Since at the beginning of our ministry we first of all preached love, which is God himself, we see with joy that the unique doctrine of this Blessed keeps a special place for this truth, which we consider principally worthy to be researched and taught in our time. Therefore, willingly complying with the request of our Venerable Brother Cardinal Joachim Meisner, of Holy Roman Church, Archbishop of Cologne, we are sending this Apostolic Letter with which we desire to honour Bl. John Duns Scotus and invoke his heavenly intercession upon us. Lastly, to those who are taking part in any capacity in this International Congress and in other initiatives concerning this outstanding son of St Francis, we cordially impart our Apostolic Blessing.

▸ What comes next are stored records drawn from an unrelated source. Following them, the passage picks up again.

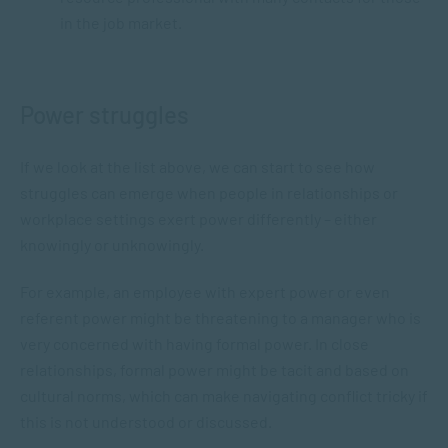
in the job market.
Power struggles
If we look at the list above, we can start to see how
struggles can emerge when people in relationships or
workplace settings exert power differently – either
knowingly or unknowingly.
For example, an employee with expert power or even
referent power might be threatening to a manager who is
very concerned with having formal power. In close
relationships, formal power might be tacit and based on
cultural norms, which can make navigating conflict tricky if
this is not understood or discussed.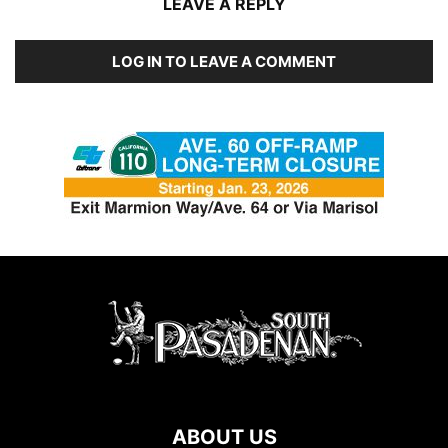
LEAVE A REPLY
LOG IN TO LEAVE A COMMENT
ABOUT US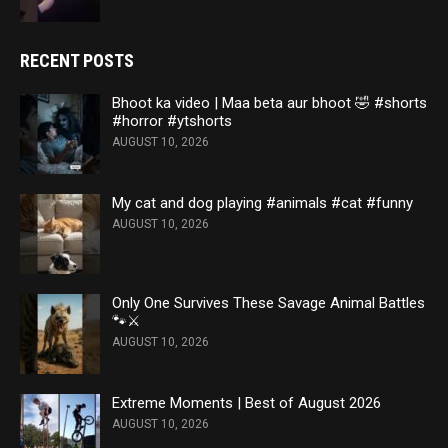
RECENT POSTS
Bhoot ka video | Maa beta aur bhoot 🤣 #shorts
#horror #ytshorts
AUGUST 10, 2026
My cat and dog playing #animals #cat #funny
AUGUST 10, 2026
Only One Survives These Savage Animal Battles
🐾⚔️
AUGUST 10, 2026
Extreme Moments | Best of August 2026
AUGUST 10, 2026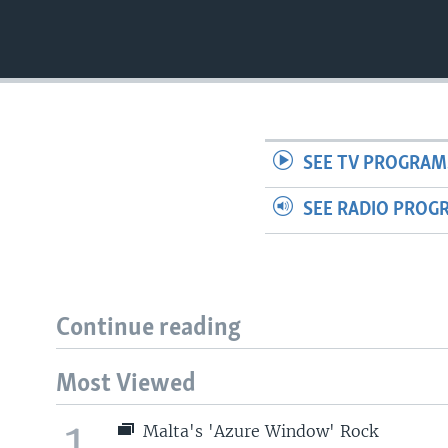
SEE TV PROGRAM
SEE RADIO PROG
Continue reading
Most Viewed
1
Malta's 'Azure Window' Rock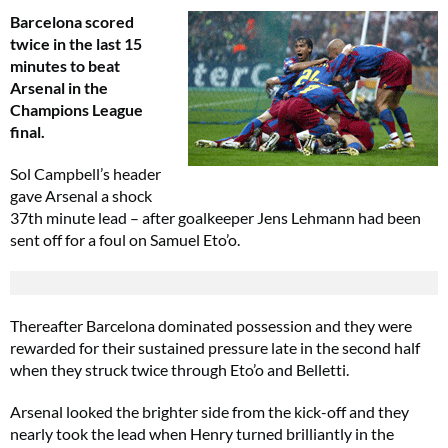
Barcelona scored
twice in the last 15
minutes to beat
Arsenal in the
Champions League
final.
Sol Campbell’s header
gave Arsenal a shock
37th minute lead – after goalkeeper Jens Lehmann had been
sent off for a foul on Samuel Eto’o.
Thereafter Barcelona dominated possession and they were
rewarded for their sustained pressure late in the second half
when they struck twice through Eto’o and Belletti.
Arsenal looked the brighter side from the kick-off and they
nearly took the lead when Henry turned brilliantly in the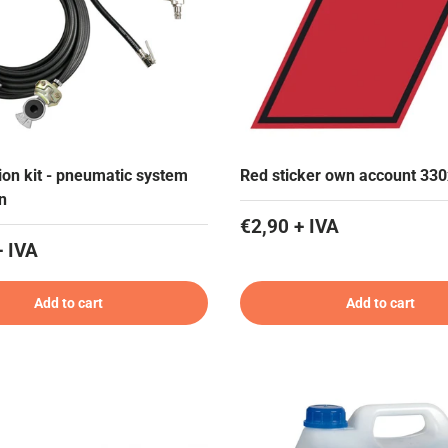
tion kit - pneumatic system
Red sticker own account 33
n
€2,90 + IVA
+ IVA
Add to cart
Add to cart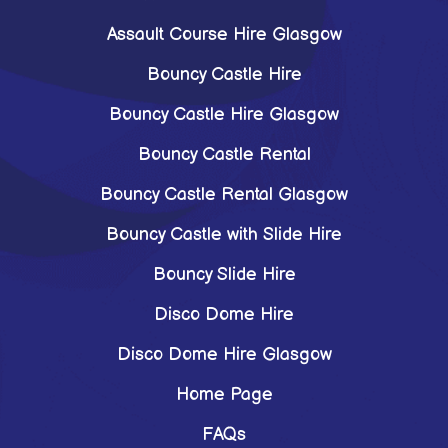
Assault Course Hire Glasgow
Bouncy Castle Hire
Bouncy Castle Hire Glasgow
Bouncy Castle Rental
Bouncy Castle Rental Glasgow
Bouncy Castle with Slide Hire
Bouncy Slide Hire
Disco Dome Hire
Disco Dome Hire Glasgow
Home Page
FAQs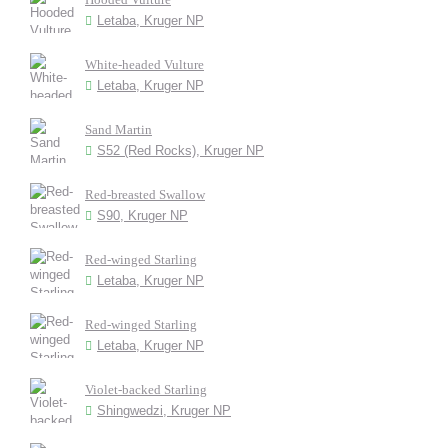
Letaba, Kruger NP
White-headed Vulture
Letaba, Kruger NP
Sand Martin
S52 (Red Rocks), Kruger NP
Red-breasted Swallow
S90, Kruger NP
Red-winged Starling
Letaba, Kruger NP
Red-winged Starling
Letaba, Kruger NP
Violet-backed Starling
Shingwedzi, Kruger NP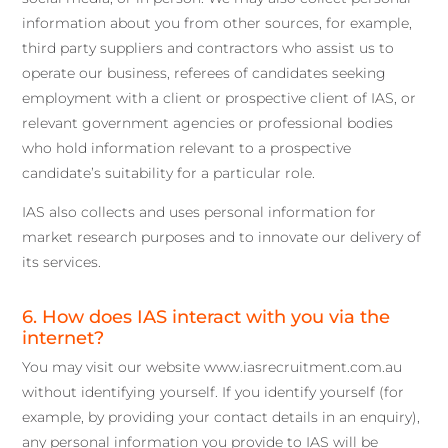
information about you from other sources, for example,
third party suppliers and contractors who assist us to
operate our business, referees of candidates seeking
employment with a client or prospective client of IAS, or
relevant government agencies or professional bodies
who hold information relevant to a prospective
candidate’s suitability for a particular role.
IAS also collects and uses personal information for
market research purposes and to innovate our delivery of
its services.
6. How does IAS interact with you via the
internet?
You may visit our website www.iasrecruitment.com.au
without identifying yourself. If you identify yourself (for
example, by providing your contact details in an enquiry),
any personal information you provide to IAS will be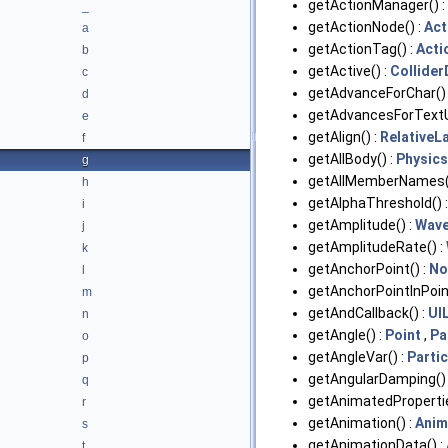
getActionManager() :
_
getActionNode() :
Act
a
getActionTag() :
Acti
b
getActive() :
Collider
c
getAdvanceForChar() 
d
getAdvancesForTextU
e
getAlign() :
RelativeL
f
getAllBody() :
Physic
g
getAllMemberNames(
h
getAlphaThreshold() 
i
getAmplitude() :
Wav
j
getAmplitudeRate() :
k
getAnchorPoint() :
No
l
getAnchorPointInPoin
m
getAndCallback() :
UI
n
getAngle() :
Point
,
Pa
o
getAngleVar() :
Parti
p
getAngularDamping() 
q
getAnimatedPropertie
r
getAnimation() :
Anim
s
getAnimationData() :
t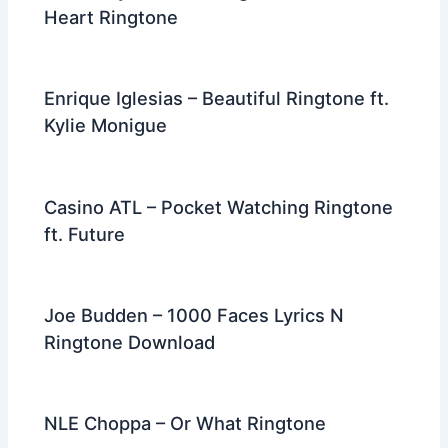
Heart Ringtone
Enrique Iglesias – Beautiful Ringtone ft.
Kylie Monigue
Casino ATL – Pocket Watching Ringtone
ft. Future
Joe Budden – 1000 Faces Lyrics N
Ringtone Download
NLE Choppa – Or What Ringtone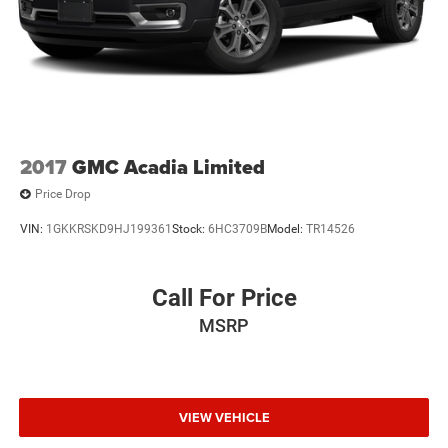
2017
GMC Acadia Limited
Price Drop
VIN:
1GKKRSKD9HJ199361
Stock:
6HC3709B
Model:
TR14526
Call For Price
MSRP
VIEW VEHICLE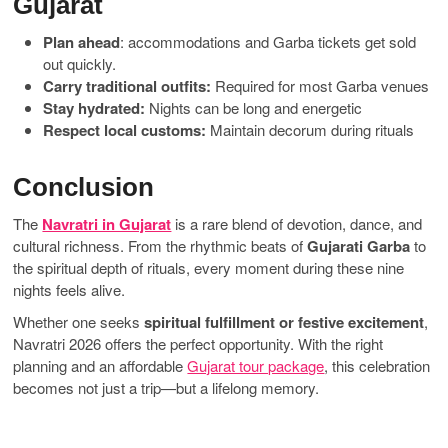
Gujarat
Plan ahead
: accommodations and Garba tickets get sold
out quickly.
Carry traditional outfits:
Required for most Garba venues
Stay hydrated:
Nights can be long and energetic
Respect local customs:
Maintain decorum during rituals
Conclusion
The
Navratri in Gujarat
is a rare blend of devotion, dance, and
cultural richness. From the rhythmic beats of
Gujarati Garba
to
the spiritual depth of rituals, every moment during these nine
nights feels alive.
Whether one seeks
spiritual fulfillment or festive excitement
,
Navratri 2026 offers the perfect opportunity. With the right
planning and an affordable
Gujarat tour package
, this celebration
becomes not just a trip—but a lifelong memory.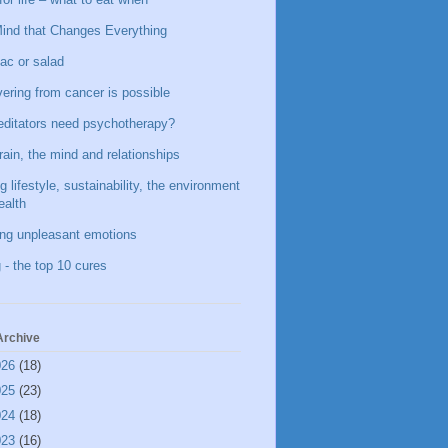
ind that Changes Everything
ac or salad
ering from cancer is possible
ditators need psychotherapy?
rain, the mind and relationships
g lifestyle, sustainability, the environment
ealth
ing unpleasant emotions
 - the top 10 cures
Archive
026
(18)
025
(23)
024
(18)
023
(16)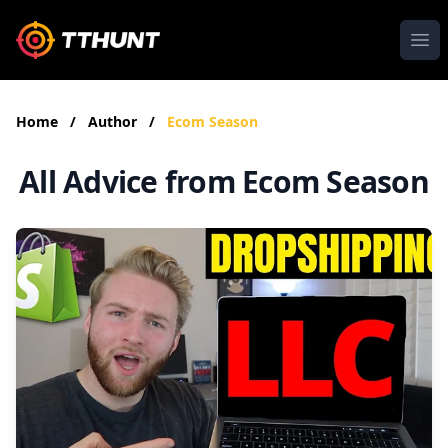
Ope
Home
/
Author
/
Ecom Season
All Advice from Ecom Season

Given in Rome, at St Peter’s on 28 October 2008, the fourth year of our Pontificate.

BENEDICTVS PP. XVI

The epitaph at Blessed John’s grave is rather fun:

Scotland bore me,                      Scotia me genuit,

England received me,                 Anglia me suscepit,

France taught me,                      Gallia me docuit,

Cologne holds me.                     Colonia me tenet.

 

Can we think of advancing his cause for sainthood? Its taken too many years to get to “Blessed”!!!!